The National Insurance Board
As was reported in the local media recently, the National Insurance Board (NIB) is increasing its review of the contribution accounts of delinquent employers and self-employed persons in order to ensure compliance with the National Insurance Act (the Act).
The Act, which was passed into law in 1972, requires that all persons gainfully employed in The Bahamas – i.e., who are engaged in work and receive remuneration in respect of such work – must either pay contributions in to National Insurance (in the case of self-employed persons) or have contributions paid on their behalf (as is the case with employed persons). Such contributions provide for workers, in a way that no other entity or programme does, a reliable and sure safety net both for themselves and their dependents during specified times when income is lost.
As administrators of the National Insurance Act, NIB has an obligation to ensure compliance with the provisions of the legislation, so as to ensure that no worker is without this social protection. The Board takes very seriously this duty, and its efforts in this regard extend even to and on behalf of those who would willfully and intentionally fail to comply.
While NIB considers prosecution for non-compliance a last resort, there has been an increase in legal proceedings within the last several months – largely a result of our increased efforts to ensure that contributions are paid into NIB on time. The increased charges primarily include failure to pay contributions, and failure to produce employment records as requested by The National Insurance Board. Legal action is commenced only when all efforts to resolve the outstanding contributions directly with the employer have failed. In addition, action is only brought when the Board’s Inspectors confirm, through their local intelligence, that there is employment activity.
In the case of fishermen and farmers in the Family Islands, NIB’s officers are very sensitive in the discharge of their duties. Before beginning legal action against anyone – employer or self-employed person – the Board, through its Inspectors, makes a series of documented attempts to secure compliance. Cases are then only advanced after a thorough investigation is conducted and there is confirmation that the persons were, indeed, gainfully employed or have employment activities. NIB has Inspectors and/or managers resident in the Family Islands and these stewards understand the local economies and use a sensitive and commonsense approach when recommending prosecution. If a fisherman or farmer is unemployed, or not gainfully employed, and provides confirmation of this to NIB, the required adjustments are made and no further action will be taken.
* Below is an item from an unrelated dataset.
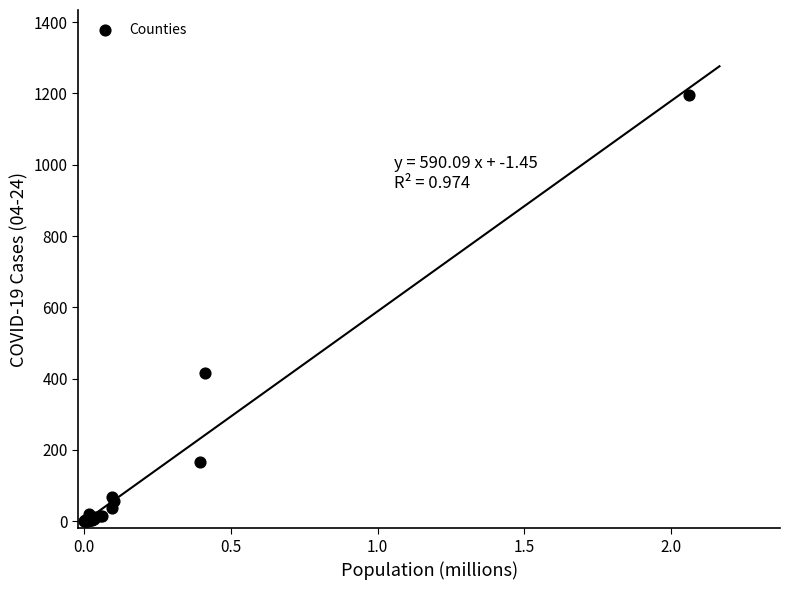

What Y value in the scatter plot is closest to 597?

417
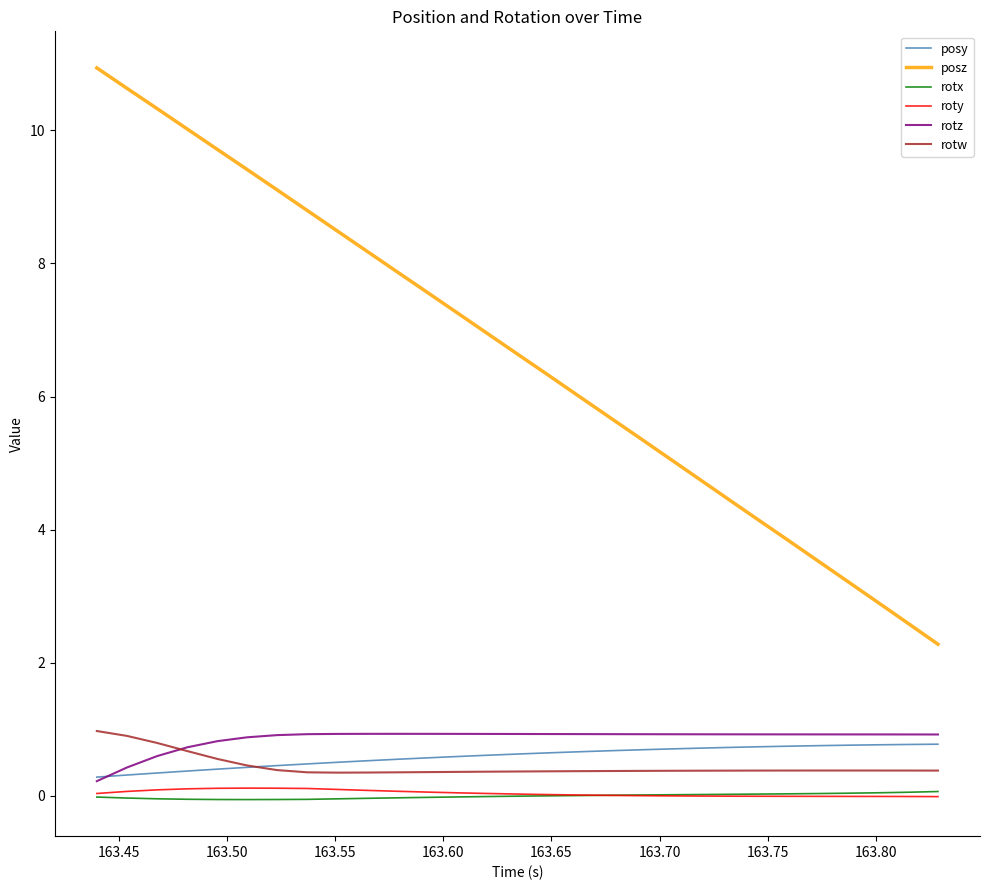

How many distinct data groups are displayed?

6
Studies confirm that a significant number of self-employed persons do not pay contributions, and a large number of employers are paying late or not at all. This is a serious state of affairs – one that has the potential to adversely impact the future of the National Insurance Scheme. As we have previously stated, the National Insurance Scheme is solvent and strong – however, there are specific recommendations that have been made by the Board’s Actuary. One of these is the improvement of our collection efficiency throughout The Bahamas; if we continue business-as-usual, i.e., we do not improve our collection efficiency, the National Insurance Scheme will be challenged around 2032.
The National Insurance Board encourages all employers and self-employed persons throughout The Bahamas to visit their nearest NIB Local Office to resolve their arrears and/or continue to pay contributions on time. Legal action will only be pursued if businesses/self-employed persons fail to cooperate and/or fail to enter into a binding Installment Agreement with NIB.